I admit: I haven’t been the brightest ray of sunshine around the old homestead as of late. There are probably all kinds of small and inconsequential reasons for this, although I think much of my mood stems from the fact that Aura has been battling one small illness after another these past two months. She always gets better, thankfully, but I can’t help but feel that the two of us have spent more time in doctors’ offices than playgrounds recently.

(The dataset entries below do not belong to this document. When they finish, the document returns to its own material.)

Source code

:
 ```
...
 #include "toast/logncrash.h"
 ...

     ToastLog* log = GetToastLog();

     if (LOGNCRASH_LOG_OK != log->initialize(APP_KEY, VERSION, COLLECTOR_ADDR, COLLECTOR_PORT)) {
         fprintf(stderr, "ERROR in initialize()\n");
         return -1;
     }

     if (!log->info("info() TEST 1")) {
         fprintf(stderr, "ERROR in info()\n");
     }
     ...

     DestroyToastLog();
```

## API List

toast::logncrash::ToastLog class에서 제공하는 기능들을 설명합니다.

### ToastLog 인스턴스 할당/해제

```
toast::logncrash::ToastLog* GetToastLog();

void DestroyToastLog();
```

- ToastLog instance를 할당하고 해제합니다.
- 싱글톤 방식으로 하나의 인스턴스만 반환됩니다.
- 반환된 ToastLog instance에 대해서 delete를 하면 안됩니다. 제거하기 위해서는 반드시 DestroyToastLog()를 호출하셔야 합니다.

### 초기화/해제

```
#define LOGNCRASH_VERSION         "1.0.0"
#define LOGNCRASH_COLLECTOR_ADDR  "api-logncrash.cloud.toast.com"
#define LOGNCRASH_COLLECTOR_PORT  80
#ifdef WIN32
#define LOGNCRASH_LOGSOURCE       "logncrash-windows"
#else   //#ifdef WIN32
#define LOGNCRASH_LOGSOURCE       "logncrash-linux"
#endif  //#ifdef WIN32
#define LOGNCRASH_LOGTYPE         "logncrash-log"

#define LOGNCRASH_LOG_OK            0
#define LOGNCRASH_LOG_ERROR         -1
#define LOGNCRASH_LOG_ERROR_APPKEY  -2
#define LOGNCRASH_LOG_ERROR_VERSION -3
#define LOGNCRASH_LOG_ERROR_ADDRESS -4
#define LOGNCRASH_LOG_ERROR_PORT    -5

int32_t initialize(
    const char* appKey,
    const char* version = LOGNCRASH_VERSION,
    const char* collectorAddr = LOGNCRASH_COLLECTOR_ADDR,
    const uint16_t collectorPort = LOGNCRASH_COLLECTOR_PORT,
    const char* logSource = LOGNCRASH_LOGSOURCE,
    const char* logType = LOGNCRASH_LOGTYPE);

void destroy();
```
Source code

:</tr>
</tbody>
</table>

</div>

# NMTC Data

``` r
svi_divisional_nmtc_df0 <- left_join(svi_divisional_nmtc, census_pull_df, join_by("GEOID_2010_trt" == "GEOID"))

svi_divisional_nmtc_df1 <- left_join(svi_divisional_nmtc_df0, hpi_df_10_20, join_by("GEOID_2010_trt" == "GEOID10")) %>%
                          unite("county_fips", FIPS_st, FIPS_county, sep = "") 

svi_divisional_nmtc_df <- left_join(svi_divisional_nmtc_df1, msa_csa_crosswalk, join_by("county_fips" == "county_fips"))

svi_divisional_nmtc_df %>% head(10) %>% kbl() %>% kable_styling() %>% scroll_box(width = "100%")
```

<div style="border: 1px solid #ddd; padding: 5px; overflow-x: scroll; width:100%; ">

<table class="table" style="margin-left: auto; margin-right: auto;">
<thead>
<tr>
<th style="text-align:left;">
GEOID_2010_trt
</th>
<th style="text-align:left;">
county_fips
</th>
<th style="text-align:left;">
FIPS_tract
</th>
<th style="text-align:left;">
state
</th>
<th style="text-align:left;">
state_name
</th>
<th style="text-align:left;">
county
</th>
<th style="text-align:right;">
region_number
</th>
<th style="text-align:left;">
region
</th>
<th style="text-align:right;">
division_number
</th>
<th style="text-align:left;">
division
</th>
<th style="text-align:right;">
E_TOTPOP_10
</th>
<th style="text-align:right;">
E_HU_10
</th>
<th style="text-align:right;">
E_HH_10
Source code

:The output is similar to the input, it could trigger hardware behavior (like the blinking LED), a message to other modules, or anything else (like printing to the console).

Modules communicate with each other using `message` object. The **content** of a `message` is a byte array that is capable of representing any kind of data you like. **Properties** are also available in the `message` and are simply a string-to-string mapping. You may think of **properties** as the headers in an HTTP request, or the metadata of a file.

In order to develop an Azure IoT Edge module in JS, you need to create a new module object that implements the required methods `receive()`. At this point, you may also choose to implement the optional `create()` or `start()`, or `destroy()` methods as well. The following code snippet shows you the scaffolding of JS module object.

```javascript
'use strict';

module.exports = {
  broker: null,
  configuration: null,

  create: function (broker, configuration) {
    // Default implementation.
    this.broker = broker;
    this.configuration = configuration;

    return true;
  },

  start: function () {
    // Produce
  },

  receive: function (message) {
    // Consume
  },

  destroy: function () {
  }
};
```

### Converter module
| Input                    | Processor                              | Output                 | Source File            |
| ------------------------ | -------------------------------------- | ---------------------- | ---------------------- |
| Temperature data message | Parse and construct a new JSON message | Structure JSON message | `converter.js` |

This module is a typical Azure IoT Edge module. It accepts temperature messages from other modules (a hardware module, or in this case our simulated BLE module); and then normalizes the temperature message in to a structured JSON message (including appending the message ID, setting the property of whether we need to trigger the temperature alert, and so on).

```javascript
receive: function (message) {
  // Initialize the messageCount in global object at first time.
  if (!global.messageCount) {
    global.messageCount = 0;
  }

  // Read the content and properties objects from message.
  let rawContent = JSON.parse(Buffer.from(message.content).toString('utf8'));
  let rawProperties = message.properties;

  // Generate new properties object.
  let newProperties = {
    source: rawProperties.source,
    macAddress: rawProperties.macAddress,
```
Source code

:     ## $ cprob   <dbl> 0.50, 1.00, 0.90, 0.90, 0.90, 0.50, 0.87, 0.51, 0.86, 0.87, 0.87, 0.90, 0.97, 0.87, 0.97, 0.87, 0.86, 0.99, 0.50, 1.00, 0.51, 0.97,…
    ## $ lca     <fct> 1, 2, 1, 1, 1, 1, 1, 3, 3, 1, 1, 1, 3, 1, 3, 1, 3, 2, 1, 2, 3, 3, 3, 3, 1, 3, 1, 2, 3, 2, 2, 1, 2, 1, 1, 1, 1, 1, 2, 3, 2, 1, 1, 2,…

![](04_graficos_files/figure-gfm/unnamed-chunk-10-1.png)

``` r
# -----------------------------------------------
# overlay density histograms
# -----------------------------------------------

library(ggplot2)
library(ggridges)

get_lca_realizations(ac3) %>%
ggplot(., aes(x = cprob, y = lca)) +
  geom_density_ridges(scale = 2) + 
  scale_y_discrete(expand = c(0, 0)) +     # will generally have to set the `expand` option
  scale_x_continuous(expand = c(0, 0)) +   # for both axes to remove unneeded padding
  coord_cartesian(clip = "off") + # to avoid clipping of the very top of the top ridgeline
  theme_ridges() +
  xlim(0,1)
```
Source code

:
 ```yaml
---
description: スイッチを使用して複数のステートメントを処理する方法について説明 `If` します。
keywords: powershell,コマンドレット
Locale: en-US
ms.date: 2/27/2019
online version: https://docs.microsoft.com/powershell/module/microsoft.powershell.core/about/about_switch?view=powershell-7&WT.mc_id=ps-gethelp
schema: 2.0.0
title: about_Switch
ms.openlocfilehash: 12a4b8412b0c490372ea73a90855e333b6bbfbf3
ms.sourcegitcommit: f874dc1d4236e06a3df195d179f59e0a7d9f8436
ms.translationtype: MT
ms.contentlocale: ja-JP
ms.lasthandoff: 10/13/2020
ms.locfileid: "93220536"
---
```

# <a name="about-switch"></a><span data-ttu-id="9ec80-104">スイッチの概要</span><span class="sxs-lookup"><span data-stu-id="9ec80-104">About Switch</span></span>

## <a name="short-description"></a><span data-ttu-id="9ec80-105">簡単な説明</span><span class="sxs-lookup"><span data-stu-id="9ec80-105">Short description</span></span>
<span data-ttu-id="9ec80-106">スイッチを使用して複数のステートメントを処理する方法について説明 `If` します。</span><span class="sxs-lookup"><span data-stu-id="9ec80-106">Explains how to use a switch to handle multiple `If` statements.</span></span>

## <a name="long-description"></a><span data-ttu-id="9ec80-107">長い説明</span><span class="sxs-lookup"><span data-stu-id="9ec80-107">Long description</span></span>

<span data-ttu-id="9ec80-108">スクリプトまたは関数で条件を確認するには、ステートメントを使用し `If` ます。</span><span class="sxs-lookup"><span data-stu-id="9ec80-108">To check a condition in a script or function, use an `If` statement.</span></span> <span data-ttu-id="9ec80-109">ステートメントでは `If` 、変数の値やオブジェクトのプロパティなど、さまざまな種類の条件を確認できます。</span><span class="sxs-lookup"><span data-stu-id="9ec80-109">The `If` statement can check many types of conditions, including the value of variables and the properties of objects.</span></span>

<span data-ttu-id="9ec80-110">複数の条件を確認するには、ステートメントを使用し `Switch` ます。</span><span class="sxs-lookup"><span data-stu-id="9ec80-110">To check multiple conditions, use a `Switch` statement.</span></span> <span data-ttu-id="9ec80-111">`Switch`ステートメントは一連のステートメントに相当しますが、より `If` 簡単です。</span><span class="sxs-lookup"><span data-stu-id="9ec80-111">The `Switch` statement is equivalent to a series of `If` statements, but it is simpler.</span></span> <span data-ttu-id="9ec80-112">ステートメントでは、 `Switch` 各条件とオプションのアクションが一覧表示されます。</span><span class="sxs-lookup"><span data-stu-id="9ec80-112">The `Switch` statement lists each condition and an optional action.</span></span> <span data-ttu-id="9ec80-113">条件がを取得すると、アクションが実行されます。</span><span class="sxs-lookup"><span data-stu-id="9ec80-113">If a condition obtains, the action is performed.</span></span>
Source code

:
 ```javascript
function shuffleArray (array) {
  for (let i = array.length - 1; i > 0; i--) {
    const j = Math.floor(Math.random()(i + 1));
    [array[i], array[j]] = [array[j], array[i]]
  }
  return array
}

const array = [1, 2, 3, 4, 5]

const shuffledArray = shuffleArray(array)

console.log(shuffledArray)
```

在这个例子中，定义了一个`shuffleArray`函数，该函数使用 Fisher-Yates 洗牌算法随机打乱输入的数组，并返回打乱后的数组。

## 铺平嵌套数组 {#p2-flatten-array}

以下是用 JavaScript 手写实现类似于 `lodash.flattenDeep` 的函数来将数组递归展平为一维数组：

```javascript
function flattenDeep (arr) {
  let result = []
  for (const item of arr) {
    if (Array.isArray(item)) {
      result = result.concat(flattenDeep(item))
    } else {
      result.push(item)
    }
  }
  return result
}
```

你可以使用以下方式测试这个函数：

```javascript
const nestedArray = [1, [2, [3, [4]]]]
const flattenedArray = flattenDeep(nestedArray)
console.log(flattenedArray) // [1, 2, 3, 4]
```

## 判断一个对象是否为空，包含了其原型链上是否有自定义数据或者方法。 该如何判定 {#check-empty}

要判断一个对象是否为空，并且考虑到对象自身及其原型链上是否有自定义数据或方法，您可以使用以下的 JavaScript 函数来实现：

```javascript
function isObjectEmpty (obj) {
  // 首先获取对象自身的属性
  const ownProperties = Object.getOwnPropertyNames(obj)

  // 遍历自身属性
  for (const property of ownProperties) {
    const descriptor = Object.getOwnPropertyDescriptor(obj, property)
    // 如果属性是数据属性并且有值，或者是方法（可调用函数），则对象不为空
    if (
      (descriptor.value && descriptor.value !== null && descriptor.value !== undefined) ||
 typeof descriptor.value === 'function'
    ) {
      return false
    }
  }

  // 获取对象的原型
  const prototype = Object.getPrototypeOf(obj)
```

I know that the getting-better is the important thing. And of course I know that a healthy-happy-Aura is the essential part. Yet sometimes I get so…tired. At the risk of repeating about 500,000 other momblog posts out there, this staying-at-home thing is often (for me, at least) bone-numbingly tired. I have edited entire teacher-edition textbooks, stayed up until all hours of the night planning conferences and writing sixth-grader-friendly recaps of the American Revolution. But nothing compares. Nothing.
And sometimes the exhaustion translates into times when I allow myself to wallow in self-pity, in these absolutely disgusting woe-is-me moments where I dwell on the time, the energy, the dedication required to raise a child all day, every day—and to do it the Correct Way. I listen to other mothers talk about how they can leave their children with nearby relatives, and I envy. I hear about husbands who never travel for work, and I sigh. I read magazine articles about children who can play by themselves for a full hour (happily! while dressed in designer corduroys!), and I rub my eyes out of sheer frustration.
Yesterday, that familiar overwhelming feeling of OhGodItNeverStops started to slither through me again. I was on the phone with Adam, who was regaling me with tales of the highbrow cocktail bars and restaurants he’s been sampling while down in New Orleans for a conference. As he was describing what he had ordered for dinner the night before, I was trying to get the vomit out of Aura’s sheets, since a coughing fit had triggered her delicate (read: pain-in-the-ass) gag reflex the night before.
While I balanced the phone between my ear and loaded the detergent into the washer, I found myself tearing up. I interrupted Adam. “This is not the life I pictured for myself,” I said. Adam paused, then said he understood. He said we’d work on making it easier. I sighed, said to ignore me, and wished him good luck in the talk he was about to deliver.
I left shortly after that to retrieve Aura from her two-and-a-half hours at preschool, making a quick detour to the Chamber of Commerce to pick up an end-of-year gift card for her teacher. I had to park a couple of blocks away, and as I was making my way to the office building, my shoulders hunched and head drooped, an enormous gust of wind came out of nowhere. I looked up in surprise, and at that moment a very large, mercifully empty Dunkin’ Donuts cup came flying at me, clunking into the side of my head with admirable velocity and commendable force.
Then the wind died down. The cup rolled to a stop at my feet. As I bent to pick it up and toss it into a nearby trash can, I heard myself laughing. I chuckled a little more when I got back into the car, snickered as I drove to Aura’s school, and mustered up a fully genuine chortle as I parked. And when I walked into her classroom, on the last day of school in what was her first-ever year of preschool, I smiled again.
Because as Aura, completely healthy and completely happy, reached out her still-small arms for a hug, it struck me: Maybe all anyone needs is to be hit in the head once in a while. I tell you, it snaps you right out of it.